* _Görev Tanımı_:
Aşağıdaki metni, yalnızca metnin söylediklerine dayanarak üç cümlede özetleyin.

* _Alıntı_:
Hakikat Damlaları-62

Alvarlı Efe Hazretleri, sürekli “Allah bizi insan eyleye!…” diye dua ederdi. Aklınıza “İnsan değil miyiz ki?” sorusu gelebilir; fakat, potansiyel insan olma başkadır, kişinin bütün istidat ve kabiliyetleriyle Allah’a kurbet kesbedip insan-ı kâmil ufkuna ulaşması daha başkadır.
***
Bazı kimseler eksikliklerini bağırıp çağırmayla doldurmaya çalışırlar; oysa, öfkeyle köpürerek bağırıp çağırma yerine, en zor şartlarda dahi üslubunu ve efendiliğini muhafaza edip mülayemetle mukabelede bulunma mefkure insanının şiarıdır.
***
Selef-i salihin, “Hak dostlarının eti zehirlidir; onların gıybetini eden iflah olmaz!” demişlerdir; evet öyledir, evliyaullaha atılan taş dönüp sahibinin başını yarar.

* _Verilen Malzeme_:
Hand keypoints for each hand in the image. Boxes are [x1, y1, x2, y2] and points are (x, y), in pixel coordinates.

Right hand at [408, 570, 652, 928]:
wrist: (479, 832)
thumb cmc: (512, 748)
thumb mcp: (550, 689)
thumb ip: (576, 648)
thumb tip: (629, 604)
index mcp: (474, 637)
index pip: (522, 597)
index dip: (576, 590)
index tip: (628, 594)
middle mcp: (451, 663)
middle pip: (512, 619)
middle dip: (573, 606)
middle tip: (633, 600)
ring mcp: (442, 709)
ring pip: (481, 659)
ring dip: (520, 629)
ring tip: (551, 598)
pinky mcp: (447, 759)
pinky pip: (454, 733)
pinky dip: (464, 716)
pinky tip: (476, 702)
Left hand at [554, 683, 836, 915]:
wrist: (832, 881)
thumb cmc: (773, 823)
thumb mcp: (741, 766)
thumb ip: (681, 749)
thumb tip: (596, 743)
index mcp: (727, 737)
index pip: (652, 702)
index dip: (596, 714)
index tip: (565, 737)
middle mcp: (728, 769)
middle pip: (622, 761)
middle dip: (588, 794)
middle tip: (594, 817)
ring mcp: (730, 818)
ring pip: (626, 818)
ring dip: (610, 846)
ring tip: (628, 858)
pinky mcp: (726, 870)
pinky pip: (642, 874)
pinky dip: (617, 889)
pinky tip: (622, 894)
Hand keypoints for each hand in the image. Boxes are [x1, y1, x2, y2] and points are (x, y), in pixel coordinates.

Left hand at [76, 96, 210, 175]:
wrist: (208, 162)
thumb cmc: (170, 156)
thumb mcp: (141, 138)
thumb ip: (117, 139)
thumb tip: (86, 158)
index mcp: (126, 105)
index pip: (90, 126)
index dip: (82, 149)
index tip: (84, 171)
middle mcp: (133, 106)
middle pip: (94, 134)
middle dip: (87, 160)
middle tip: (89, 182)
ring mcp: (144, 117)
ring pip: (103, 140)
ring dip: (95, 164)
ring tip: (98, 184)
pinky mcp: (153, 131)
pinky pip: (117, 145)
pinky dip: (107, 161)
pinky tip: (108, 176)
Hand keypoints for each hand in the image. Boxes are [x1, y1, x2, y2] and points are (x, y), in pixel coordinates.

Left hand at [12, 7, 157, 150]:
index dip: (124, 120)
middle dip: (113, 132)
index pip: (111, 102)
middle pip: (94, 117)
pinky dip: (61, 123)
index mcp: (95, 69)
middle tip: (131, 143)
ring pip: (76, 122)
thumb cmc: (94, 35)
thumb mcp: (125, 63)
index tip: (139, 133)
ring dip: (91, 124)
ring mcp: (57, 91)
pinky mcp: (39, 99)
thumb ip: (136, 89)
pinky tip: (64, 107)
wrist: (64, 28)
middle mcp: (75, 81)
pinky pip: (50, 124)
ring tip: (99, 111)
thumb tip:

* _Alıştırmanın Çözümü_:
Alvarlı Efe Hazretleri sürekli "Allah bizi insan eyleye!" diye dua ederdi; metne göre potansiyel insan olmak başka, kişinin bütün istidat ve kabiliyetleriyle Allah'a yakınlaşıp insan-ı kâmil ufkuna ulaşması daha başkadır. Bazı kimseler eksikliklerini bağırıp çağırarak kapatmaya çalışır, oysa mefkure insanının şiarı en zor şartlarda bile üslubunu ve efendiliğini koruyup yumuşaklıkla karşılık vermektir. Selef-i salihin, Hak dostlarının gıybetini edenin iflah olmayacağını söylemiştir ve evliyaullaha atılan taş dönüp sahibinin başını yarar.